LISTED ENTRIES
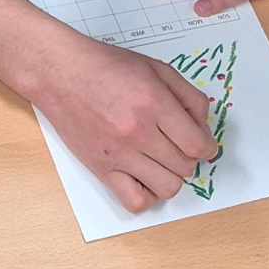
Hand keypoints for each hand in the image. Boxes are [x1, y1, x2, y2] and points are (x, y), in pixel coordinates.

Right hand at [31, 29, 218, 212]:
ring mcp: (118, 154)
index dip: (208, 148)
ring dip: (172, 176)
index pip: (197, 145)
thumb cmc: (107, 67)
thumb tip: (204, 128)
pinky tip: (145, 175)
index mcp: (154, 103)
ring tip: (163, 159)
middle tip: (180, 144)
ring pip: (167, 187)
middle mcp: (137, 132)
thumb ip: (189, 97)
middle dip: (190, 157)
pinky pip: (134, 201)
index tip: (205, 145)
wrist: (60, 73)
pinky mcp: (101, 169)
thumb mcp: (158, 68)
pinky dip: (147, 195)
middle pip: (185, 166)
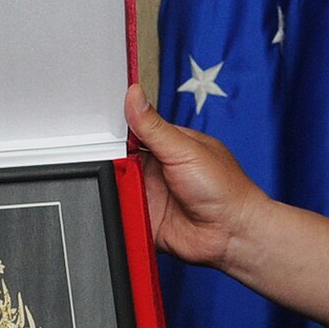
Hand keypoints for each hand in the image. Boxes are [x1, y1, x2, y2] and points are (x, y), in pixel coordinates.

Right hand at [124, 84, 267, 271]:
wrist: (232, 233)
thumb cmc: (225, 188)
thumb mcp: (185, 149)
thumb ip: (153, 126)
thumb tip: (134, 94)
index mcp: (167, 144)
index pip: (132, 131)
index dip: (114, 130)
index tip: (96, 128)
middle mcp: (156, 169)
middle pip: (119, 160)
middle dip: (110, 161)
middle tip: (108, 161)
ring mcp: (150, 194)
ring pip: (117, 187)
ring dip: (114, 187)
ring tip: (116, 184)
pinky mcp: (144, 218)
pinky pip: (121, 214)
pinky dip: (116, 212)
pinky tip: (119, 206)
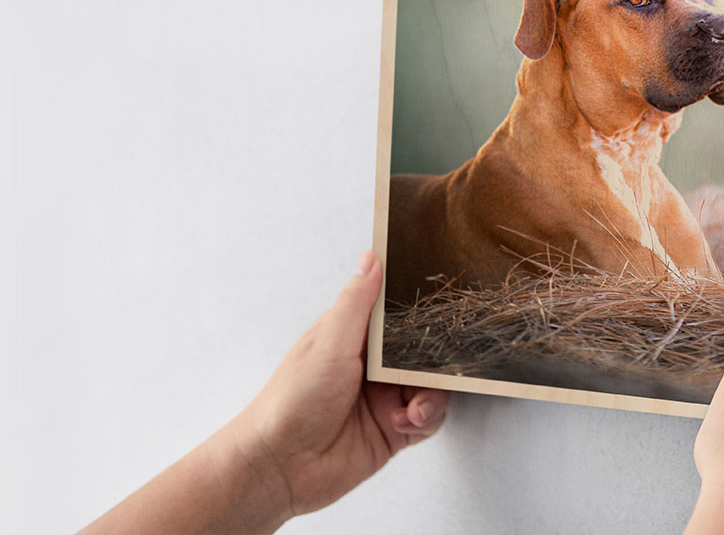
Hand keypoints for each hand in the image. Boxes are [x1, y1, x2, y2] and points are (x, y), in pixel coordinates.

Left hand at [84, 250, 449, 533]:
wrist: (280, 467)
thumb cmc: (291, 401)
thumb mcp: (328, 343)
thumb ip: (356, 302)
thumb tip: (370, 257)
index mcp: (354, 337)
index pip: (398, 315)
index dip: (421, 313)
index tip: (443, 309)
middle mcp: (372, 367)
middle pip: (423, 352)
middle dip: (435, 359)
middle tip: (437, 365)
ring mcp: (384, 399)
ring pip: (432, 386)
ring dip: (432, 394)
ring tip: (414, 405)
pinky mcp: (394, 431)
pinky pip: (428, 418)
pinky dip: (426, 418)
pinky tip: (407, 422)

--

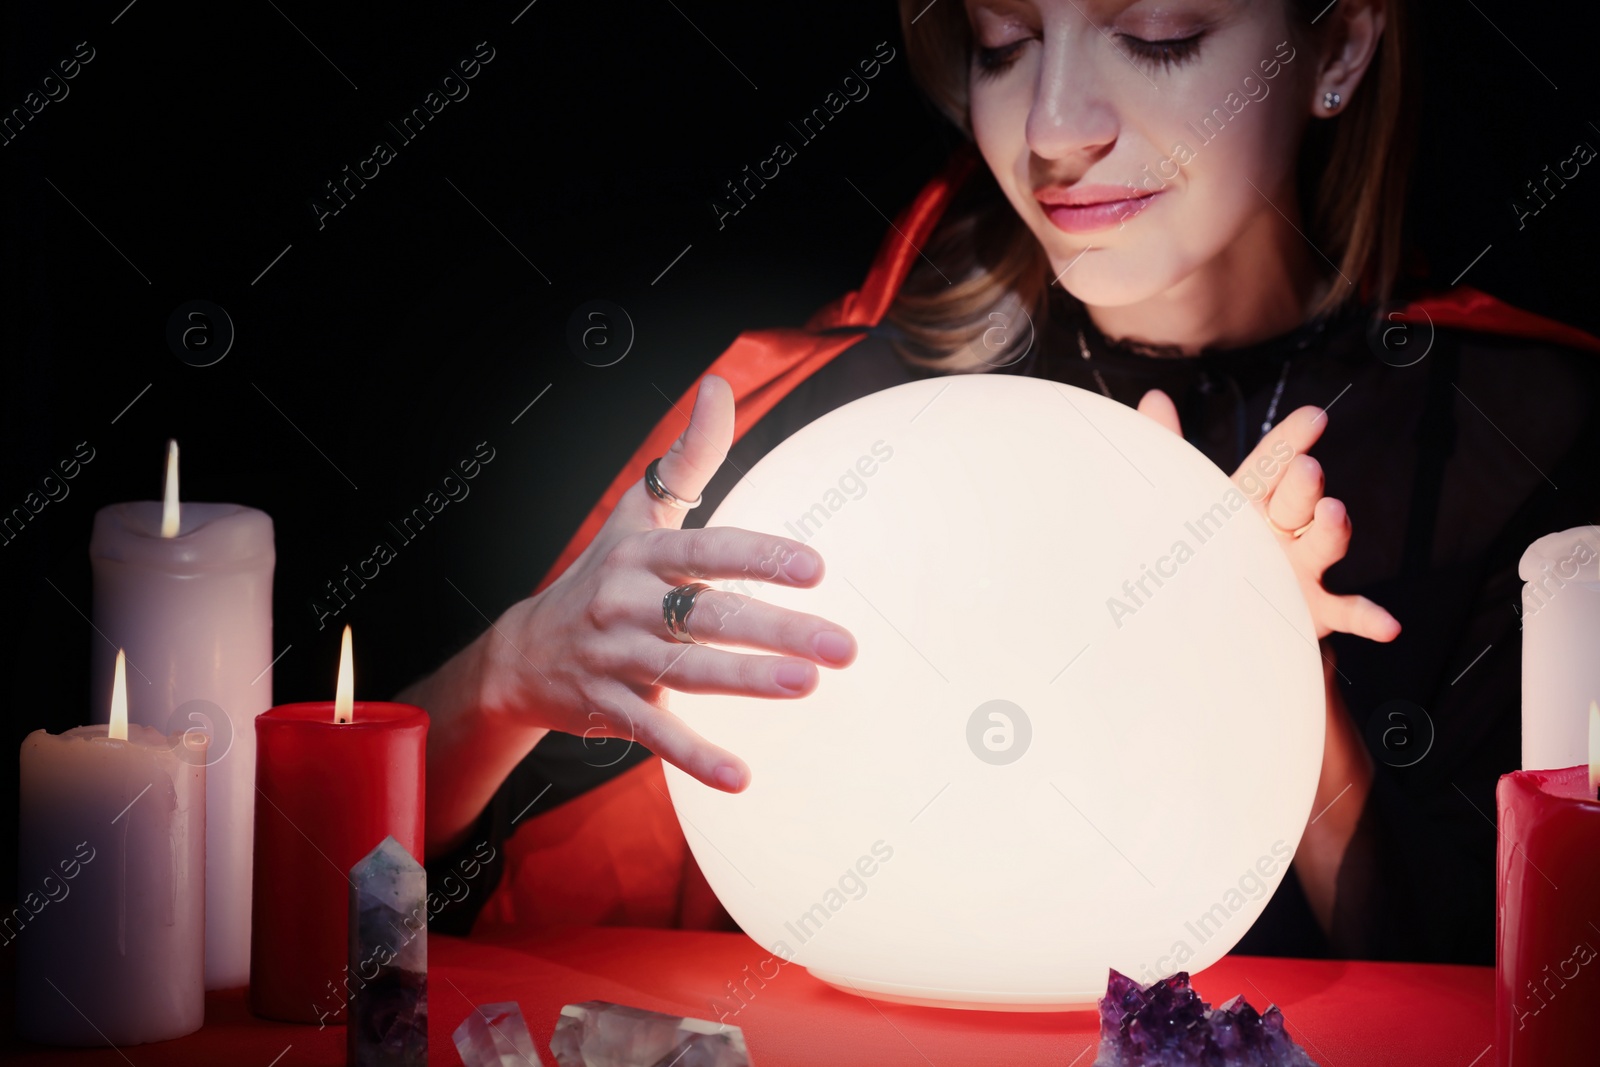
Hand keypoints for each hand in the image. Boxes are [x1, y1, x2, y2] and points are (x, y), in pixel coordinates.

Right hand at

...

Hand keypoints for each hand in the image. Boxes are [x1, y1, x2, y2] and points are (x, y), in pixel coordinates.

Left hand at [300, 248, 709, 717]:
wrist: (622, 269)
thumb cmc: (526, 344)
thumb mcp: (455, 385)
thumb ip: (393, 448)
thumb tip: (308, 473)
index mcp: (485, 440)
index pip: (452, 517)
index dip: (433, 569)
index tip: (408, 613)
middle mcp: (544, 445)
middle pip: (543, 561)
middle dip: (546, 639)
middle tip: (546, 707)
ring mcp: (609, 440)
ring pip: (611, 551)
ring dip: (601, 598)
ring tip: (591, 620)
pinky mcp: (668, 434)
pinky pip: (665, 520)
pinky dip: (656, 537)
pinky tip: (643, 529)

DIRECTIONS
Using the records above, write out exactly the lines between the one holding "thumb tip: (308, 473)" and the one holding "pinky tip: (643, 529)", inclusive; leave everything else out.

ANSWER BOX
thumb tip: (308, 473)
index mcp: (485, 440)
index pip: (452, 517)
index dip: (433, 569)
index tip: (408, 613)
middle mcp: (544, 445)
middle pip: (543, 561)
middle dip: (546, 639)
middle tip: (546, 707)
ring mcp: (609, 440)
ring pip: (611, 551)
ring dip: (601, 598)
ring tip: (591, 620)
pinky mcp: (668, 434)
pinky pip: (665, 520)
pinky dip: (656, 537)
pinky tip: (643, 529)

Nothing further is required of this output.